[Text extracted from each page]
Content starts

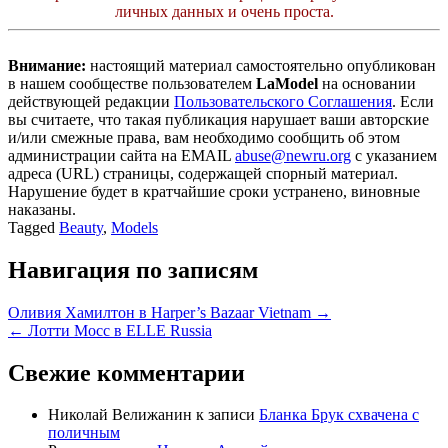
личных данных и очень проста.
Внимание:
настоящий материал самостоятельно опубликован
в нашем сообществе пользователем
LaModel
на основании
действующей редакции
Пользовательского Соглашения
. Если
вы считаете, что такая публикация нарушает ваши авторские
и/или смежные права, вам необходимо сообщить об этом
администрации сайта на EMAIL
abuse@newru.org
с указанием
адреса (URL) страницы, содержащей спорный материал.
Нарушение будет в кратчайшие сроки устранено, виновные
наказаны.
Tagged
Beauty
,
Models
Навигация по записям
Оливия Хамилтон в Harper’s Bazaar Vietnam →
← Лотти Мосс в ELLE Russia
Свежие комментарии
Николай Велижанин
к записи
Бланка Брук схвачена с
поличным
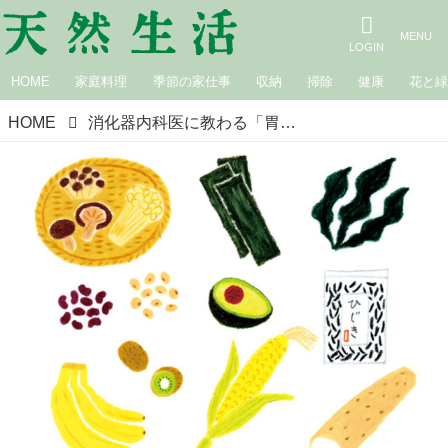
HOME
家庭料理
季節の家仕事
収納
掃除
健康
花と
HOME
消化器内科医に教わる「胃腸」を元気にするおすすめ食材と調理法。腸内環境を整える食べものと消化にいい調理でおなかを守る／工藤あきさん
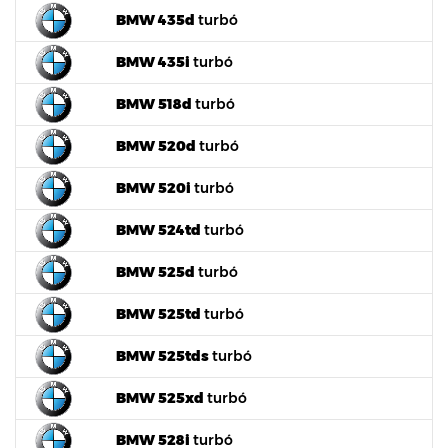
BMW 435d
turbó
BMW 435i
turbó
BMW 518d
turbó
BMW 520d
turbó
BMW 520i
turbó
BMW 524td
turbó
BMW 525d
turbó
BMW 525td
turbó
BMW 525tds
turbó
BMW 525xd
turbó
BMW 528i
turbó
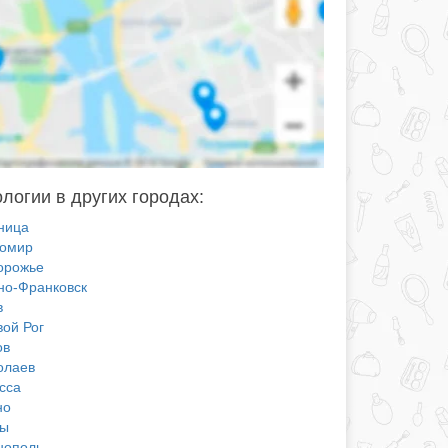
логии в других городах:
ница
омир
орожье
но-Франковск
в
вой Рог
ов
олаев
сса
но
ы
нополь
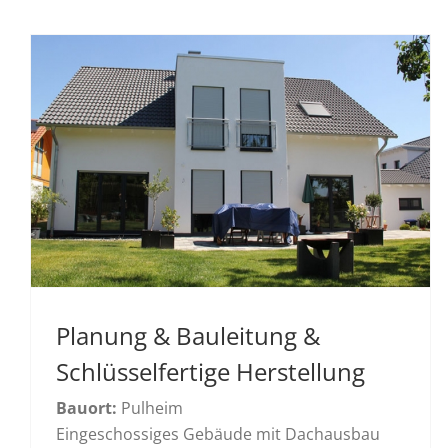
Planung & Bauleitung &
Schlüsselfertige Herstellung
Bauort:
Pulheim
Eingeschossiges Gebäude mit Dachausbau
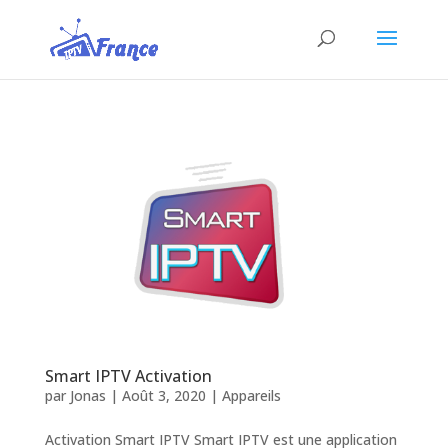
Smart IPTV Activation
par
Jonas
|
Août 3, 2020
|
Appareils
Activation Smart IPTV Smart IPTV est une application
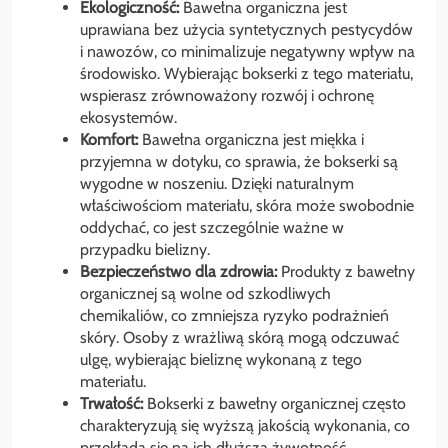
Ekologiczność:
Bawełna organiczna jest
uprawiana bez użycia syntetycznych pestycydów
i nawozów, co minimalizuje negatywny wpływ na
środowisko. Wybierając bokserki z tego materiału,
wspierasz zrównoważony rozwój i ochronę
ekosystemów.
Komfort:
Bawełna organiczna jest miękka i
przyjemna w dotyku, co sprawia, że bokserki są
wygodne w noszeniu. Dzięki naturalnym
właściwościom materiału, skóra może swobodnie
oddychać, co jest szczególnie ważne w
przypadku bielizny.
Bezpieczeństwo dla zdrowia:
Produkty z bawełny
organicznej są wolne od szkodliwych
chemikaliów, co zmniejsza ryzyko podrażnień
skóry. Osoby z wrażliwą skórą mogą odczuwać
ulgę, wybierając bieliznę wykonaną z tego
materiału.
Trwałość:
Bokserki z bawełny organicznej często
charakteryzują się wyższą jakością wykonania, co
przekłada się na ich dłuższą żywotność.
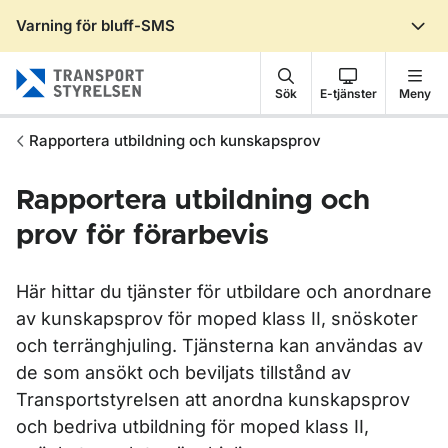
Varning för bluff-SMS
Gå till sidans innehåll
Sök
E-tjänster
Meny
Rapportera utbildning och kunskapsprov
Rapportera utbildning och
prov för förarbevis
Här hittar du tjänster för utbildare och anordnare
av kunskapsprov för moped klass II, snöskoter
och terränghjuling. Tjänsterna kan användas av
de som ansökt och beviljats tillstånd av
Transportstyrelsen att anordna kunskapsprov
och bedriva utbildning för moped klass II,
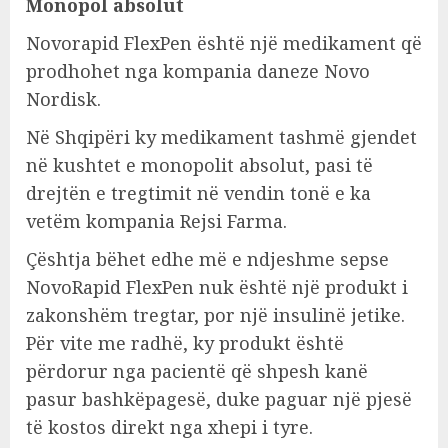
Monopol absolut
Novorapid FlexPen është një medikament që
prodhohet nga kompania daneze Novo
Nordisk.
Në Shqipëri ky medikament tashmë gjendet
në kushtet e monopolit absolut, pasi të
drejtën e tregtimit në vendin tonë e ka
vetëm kompania Rejsi Farma.
Çështja bëhet edhe më e ndjeshme sepse
NovoRapid FlexPen nuk është një produkt i
zakonshëm tregtar, por një insulinë jetike.
Për vite me radhë, ky produkt është
përdorur nga pacientë që shpesh kanë
pasur bashkëpagesë, duke paguar një pjesë
të kostos direkt nga xhepi i tyre.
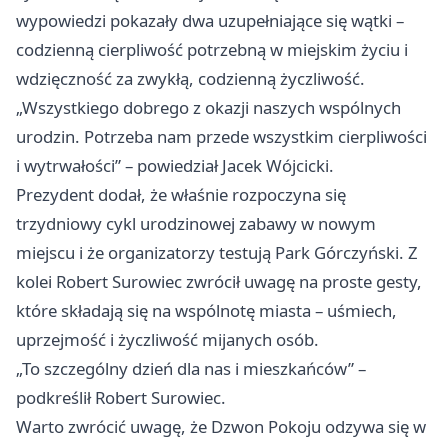
wypowiedzi pokazały dwa uzupełniające się wątki –
codzienną cierpliwość potrzebną w miejskim życiu i
wdzięczność za zwykłą, codzienną życzliwość.
„Wszystkiego dobrego z okazji naszych wspólnych
urodzin. Potrzeba nam przede wszystkim cierpliwości
i wytrwałości” – powiedział Jacek Wójcicki.
Prezydent dodał, że właśnie rozpoczyna się
trzydniowy cykl urodzinowej zabawy w nowym
miejscu i że organizatorzy testują Park Górczyński. Z
kolei Robert Surowiec zwrócił uwagę na proste gesty,
które składają się na wspólnotę miasta – uśmiech,
uprzejmość i życzliwość mijanych osób.
„To szczególny dzień dla nas i mieszkańców” –
podkreślił Robert Surowiec.
Warto zwrócić uwagę, że Dzwon Pokoju odzywa się w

Content ends

- **Your task**
Copy the material word for word from the line containing "логии в других" through the line containing "Activation Smart IPTV", including both of those lines. Leave the pictures out.

- **Solution below**
логии в других городах:
ница
омир
орожье
но-Франковск
в
вой Рог
ов
олаев
сса
но
ы
нополь
Planung & Bauleitung &
Schlüsselfertige Herstellung
Bauort:
Pulheim
Eingeschossiges Gebäude mit Dachausbau
Smart IPTV Activation
par
Jonas
|
Août 3, 2020
|
Appareils
Activation Smart IPTV Smart IPTV est une application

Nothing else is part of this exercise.